The movie Sorry, Wrong Number is based on someone hearing a conversation with crossed lines. I guess that happened back then.

The same places I can’t get a Sirius radio signal - which might be due to weather or something more than location. But lots of people don’t have a separate GPS ( I no longer do - I should have worded that in the past ternse) - and if you can’t get a cell phone signal, you also won’t be able to use Waze on that cell phone.

So use Sygic.

I just saw an old Columbo episode - Columbo had questioned a witness shortly after the murder, and the next day Columbo is talking to the witness about having gone to the library and looked him up in the card catalog, and having been impressed by his books.

Columbo is an interesting case, of course, because so many of the crimes have to do with what was then “bleeding-edge” technology, like VCRs, closed circuit TV, and (later) cell phones.

Hell, most Buffy plots are ruined by cell phones. Instead of racing to save someone, today they would just text “It’s a trap!” and show’s over.

Yeah, Gandalf wouldn’t have had to go all the way to Minas Tirith for his research. He could have looked it up online.

Off the main road in an area away from major cities – e.g. trying to find a B&B a few miles off Hwy 101 on the Southern Oregon coast, I got lost because the GPS didn’t cover the area and I didn’t have a map, and there were a lot of little country roads leading to other private properties. It can still happen. My sister doesn’t have cell access at all where she lives – 15 minutes outside of the nearest town.

If you need a dastardly human agency to get that effect for a plot, perhaps they will have cell phone blocking that can cover the critical several square miles.

Back to the OP, compare CSI today with Murder She Wrote, where most of the plots would evaporate in short order with modern technology. In fact, CSI is a good example of how crime-solving plots can develop with all the modern technology available.
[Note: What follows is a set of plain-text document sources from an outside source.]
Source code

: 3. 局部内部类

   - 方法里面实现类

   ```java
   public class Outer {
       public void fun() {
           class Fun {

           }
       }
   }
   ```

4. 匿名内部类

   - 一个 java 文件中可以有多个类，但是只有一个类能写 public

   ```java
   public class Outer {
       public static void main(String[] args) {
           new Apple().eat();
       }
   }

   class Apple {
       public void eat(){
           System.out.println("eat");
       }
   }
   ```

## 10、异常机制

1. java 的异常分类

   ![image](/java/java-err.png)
Wait Until Dark. Totally doesn’t exist without old-fashioned phones that are hard-wired into the home. Not to mention, that if a person carried a cell phone with a flashlight function…
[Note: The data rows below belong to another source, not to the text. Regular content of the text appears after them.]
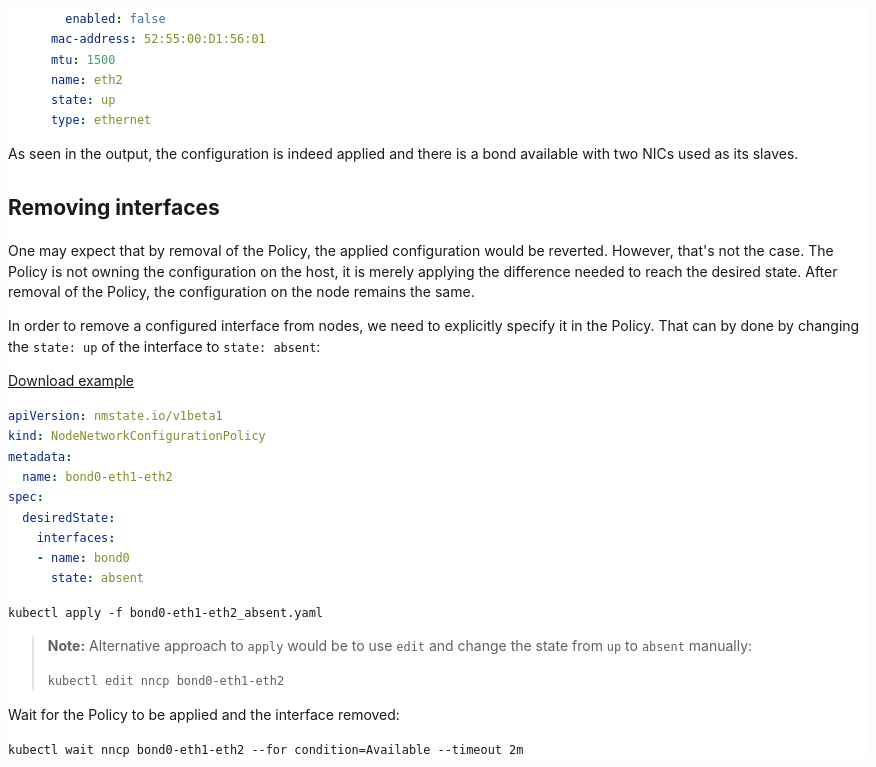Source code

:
 ```yaml
        enabled: false
      mac-address: 52:55:00:D1:56:01
      mtu: 1500
      name: eth2
      state: up
      type: ethernet
```

As seen in the output, the configuration is indeed applied and there is a bond
available with two NICs used as its slaves.

## Removing interfaces

One may expect that by removal of the Policy, the applied configuration would be
reverted. However, that's not the case. The Policy is not owning the
configuration on the host, it is merely applying the difference needed to reach
the desired state. After removal of the Policy, the configuration on the node
remains the same.

In order to remove a configured interface from nodes, we need to explicitly
specify it in the Policy. That can by done by changing the `state: up` of the
interface to `state: absent`:



[Download example](user-guide/bond0-eth1-eth2_absent.yaml)

```yaml
apiVersion: nmstate.io/v1beta1
kind: NodeNetworkConfigurationPolicy
metadata:
  name: bond0-eth1-eth2
spec:
  desiredState:
    interfaces:
    - name: bond0
      state: absent
```

```shell
kubectl apply -f bond0-eth1-eth2_absent.yaml
```

> **Note:** Alternative approach to `apply` would be to use `edit` and change the state from `up` to `absent` manually:
>
> ```shell
> kubectl edit nncp bond0-eth1-eth2
> ```

Wait for the Policy to be applied and the interface removed:

```shell
kubectl wait nncp bond0-eth1-eth2 --for condition=Available --timeout 2m
```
And, not technology, just a change in the law, but a lot of the humor, as well as the ending, to The Awful Truth couldn’t happen now. A lot of it is predicated on an old law that you could invalidate a pending divorce by “re-consummating,” so to speak, the marriage. It took 60 or 90 days of “cooling off,” before a divorce could become final, and during that time, it was very easy to change your mind.

This is why Cary Grant and Irene Dunne go to such lengths not to be caught alone together, lest someone suggest they had reconciled, and it’s why Irene Dunne comments that things will be so much easier in a few weeks.
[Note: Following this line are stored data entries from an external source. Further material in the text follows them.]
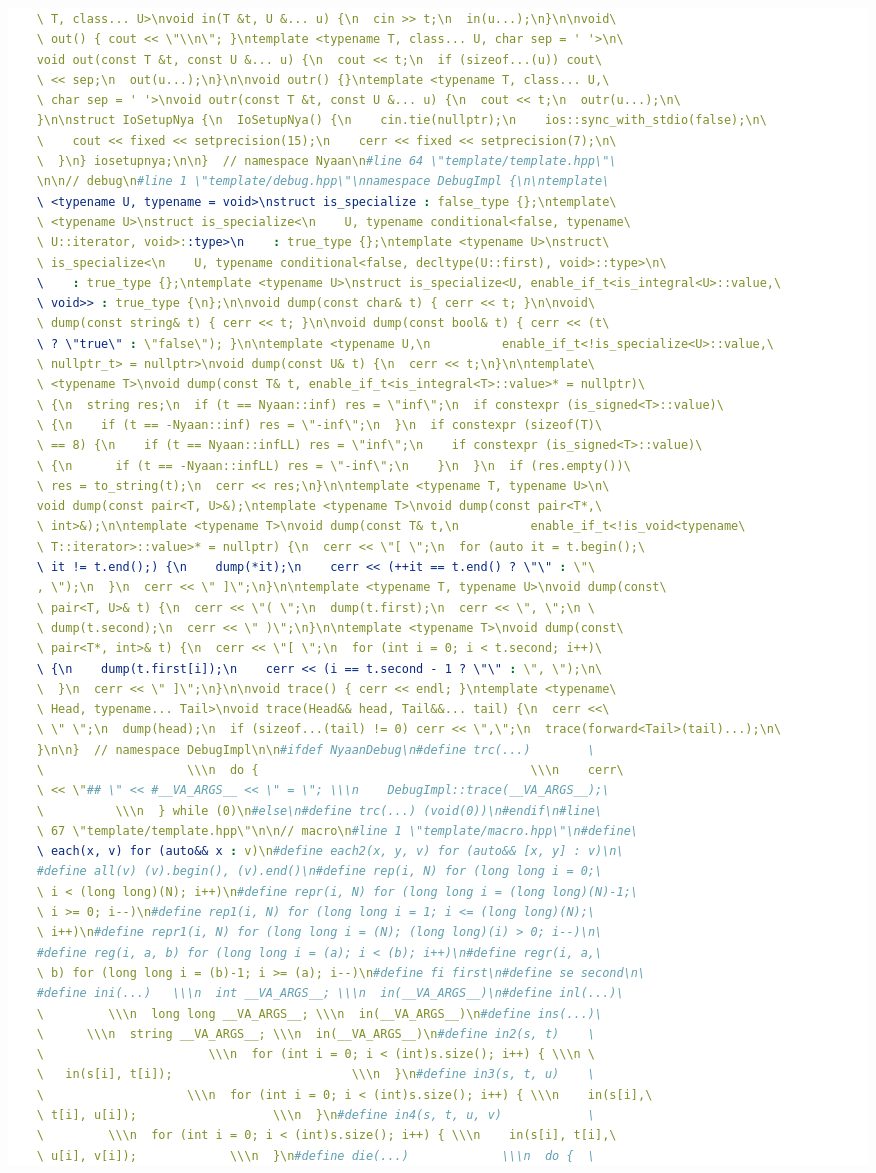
 ```yaml
    \ T, class... U>\nvoid in(T &t, U &... u) {\n  cin >> t;\n  in(u...);\n}\n\nvoid\
    \ out() { cout << \"\\n\"; }\ntemplate <typename T, class... U, char sep = ' '>\n\
    void out(const T &t, const U &... u) {\n  cout << t;\n  if (sizeof...(u)) cout\
    \ << sep;\n  out(u...);\n}\n\nvoid outr() {}\ntemplate <typename T, class... U,\
    \ char sep = ' '>\nvoid outr(const T &t, const U &... u) {\n  cout << t;\n  outr(u...);\n\
    }\n\nstruct IoSetupNya {\n  IoSetupNya() {\n    cin.tie(nullptr);\n    ios::sync_with_stdio(false);\n\
    \    cout << fixed << setprecision(15);\n    cerr << fixed << setprecision(7);\n\
    \  }\n} iosetupnya;\n\n}  // namespace Nyaan\n#line 64 \"template/template.hpp\"\
    \n\n// debug\n#line 1 \"template/debug.hpp\"\nnamespace DebugImpl {\n\ntemplate\
    \ <typename U, typename = void>\nstruct is_specialize : false_type {};\ntemplate\
    \ <typename U>\nstruct is_specialize<\n    U, typename conditional<false, typename\
    \ U::iterator, void>::type>\n    : true_type {};\ntemplate <typename U>\nstruct\
    \ is_specialize<\n    U, typename conditional<false, decltype(U::first), void>::type>\n\
    \    : true_type {};\ntemplate <typename U>\nstruct is_specialize<U, enable_if_t<is_integral<U>::value,\
    \ void>> : true_type {\n};\n\nvoid dump(const char& t) { cerr << t; }\n\nvoid\
    \ dump(const string& t) { cerr << t; }\n\nvoid dump(const bool& t) { cerr << (t\
    \ ? \"true\" : \"false\"); }\n\ntemplate <typename U,\n          enable_if_t<!is_specialize<U>::value,\
    \ nullptr_t> = nullptr>\nvoid dump(const U& t) {\n  cerr << t;\n}\n\ntemplate\
    \ <typename T>\nvoid dump(const T& t, enable_if_t<is_integral<T>::value>* = nullptr)\
    \ {\n  string res;\n  if (t == Nyaan::inf) res = \"inf\";\n  if constexpr (is_signed<T>::value)\
    \ {\n    if (t == -Nyaan::inf) res = \"-inf\";\n  }\n  if constexpr (sizeof(T)\
    \ == 8) {\n    if (t == Nyaan::infLL) res = \"inf\";\n    if constexpr (is_signed<T>::value)\
    \ {\n      if (t == -Nyaan::infLL) res = \"-inf\";\n    }\n  }\n  if (res.empty())\
    \ res = to_string(t);\n  cerr << res;\n}\n\ntemplate <typename T, typename U>\n\
    void dump(const pair<T, U>&);\ntemplate <typename T>\nvoid dump(const pair<T*,\
    \ int>&);\n\ntemplate <typename T>\nvoid dump(const T& t,\n          enable_if_t<!is_void<typename\
    \ T::iterator>::value>* = nullptr) {\n  cerr << \"[ \";\n  for (auto it = t.begin();\
    \ it != t.end();) {\n    dump(*it);\n    cerr << (++it == t.end() ? \"\" : \"\
    , \");\n  }\n  cerr << \" ]\";\n}\n\ntemplate <typename T, typename U>\nvoid dump(const\
    \ pair<T, U>& t) {\n  cerr << \"( \";\n  dump(t.first);\n  cerr << \", \";\n \
    \ dump(t.second);\n  cerr << \" )\";\n}\n\ntemplate <typename T>\nvoid dump(const\
    \ pair<T*, int>& t) {\n  cerr << \"[ \";\n  for (int i = 0; i < t.second; i++)\
    \ {\n    dump(t.first[i]);\n    cerr << (i == t.second - 1 ? \"\" : \", \");\n\
    \  }\n  cerr << \" ]\";\n}\n\nvoid trace() { cerr << endl; }\ntemplate <typename\
    \ Head, typename... Tail>\nvoid trace(Head&& head, Tail&&... tail) {\n  cerr <<\
    \ \" \";\n  dump(head);\n  if (sizeof...(tail) != 0) cerr << \",\";\n  trace(forward<Tail>(tail)...);\n\
    }\n\n}  // namespace DebugImpl\n\n#ifdef NyaanDebug\n#define trc(...)        \
    \                    \\\n  do {                                      \\\n    cerr\
    \ << \"## \" << #__VA_ARGS__ << \" = \"; \\\n    DebugImpl::trace(__VA_ARGS__);\
    \          \\\n  } while (0)\n#else\n#define trc(...) (void(0))\n#endif\n#line\
    \ 67 \"template/template.hpp\"\n\n// macro\n#line 1 \"template/macro.hpp\"\n#define\
    \ each(x, v) for (auto&& x : v)\n#define each2(x, y, v) for (auto&& [x, y] : v)\n\
    #define all(v) (v).begin(), (v).end()\n#define rep(i, N) for (long long i = 0;\
    \ i < (long long)(N); i++)\n#define repr(i, N) for (long long i = (long long)(N)-1;\
    \ i >= 0; i--)\n#define rep1(i, N) for (long long i = 1; i <= (long long)(N);\
    \ i++)\n#define repr1(i, N) for (long long i = (N); (long long)(i) > 0; i--)\n\
    #define reg(i, a, b) for (long long i = (a); i < (b); i++)\n#define regr(i, a,\
    \ b) for (long long i = (b)-1; i >= (a); i--)\n#define fi first\n#define se second\n\
    #define ini(...)   \\\n  int __VA_ARGS__; \\\n  in(__VA_ARGS__)\n#define inl(...)\
    \         \\\n  long long __VA_ARGS__; \\\n  in(__VA_ARGS__)\n#define ins(...)\
    \      \\\n  string __VA_ARGS__; \\\n  in(__VA_ARGS__)\n#define in2(s, t)    \
    \                       \\\n  for (int i = 0; i < (int)s.size(); i++) { \\\n \
    \   in(s[i], t[i]);                         \\\n  }\n#define in3(s, t, u)    \
    \                    \\\n  for (int i = 0; i < (int)s.size(); i++) { \\\n    in(s[i],\
    \ t[i], u[i]);                   \\\n  }\n#define in4(s, t, u, v)            \
    \         \\\n  for (int i = 0; i < (int)s.size(); i++) { \\\n    in(s[i], t[i],\
    \ u[i], v[i]);             \\\n  }\n#define die(...)             \\\n  do {  \
```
It’s also why the focus on the clock at the end.

I’ve noted before that the Guide from Hitchhiker’s Guide to the Galaxy is–other than having galactic coverage–very primitive compared to modern smartphones and tablets. It was text-based, had a five inch screen, and was covered in buttons. Nobody today would be impressed by it.

Yeah, the core crime at the heart of Catch Me If You Can isn’t about the protagonist impersonating an airline pilot to score free flights, but being an extremely clever and talented “paper hanger”.

Little of what Frank Abagnale, Jr. does in 1963 would have worked even in 2003, and even less so now.

And it had to store text in very limited, on-board memory. Which is why Ford’s extract on Earth was originally severely edited down to as few words as possible to convey the most useful information to the typical Hitchhiker: “Harmless.”

Fortunately, with much complaining, Ford was able to get them to expand on that entry, hey?

GPS works everywhere on the surface of the planet, be it big cities, small towns, or uninhabited atoll islands in the middle of the Pacific.

Programs that give directions to places might be out of date in some places, and will certainly have a hard time finding a road route to someplace that’s not on any roads. But the GPS will still work.

Haha, yes, when I first moved from a Blackberry to an iPhone in 2007, having a “flashlight” app was an unexpected advantage over the previous device. The first time I thought about using it in a dark room, nerd that I am, I couldn’t help but exclaim: “What have I got in my pocket? … Why, it’s a light when all other lights go out!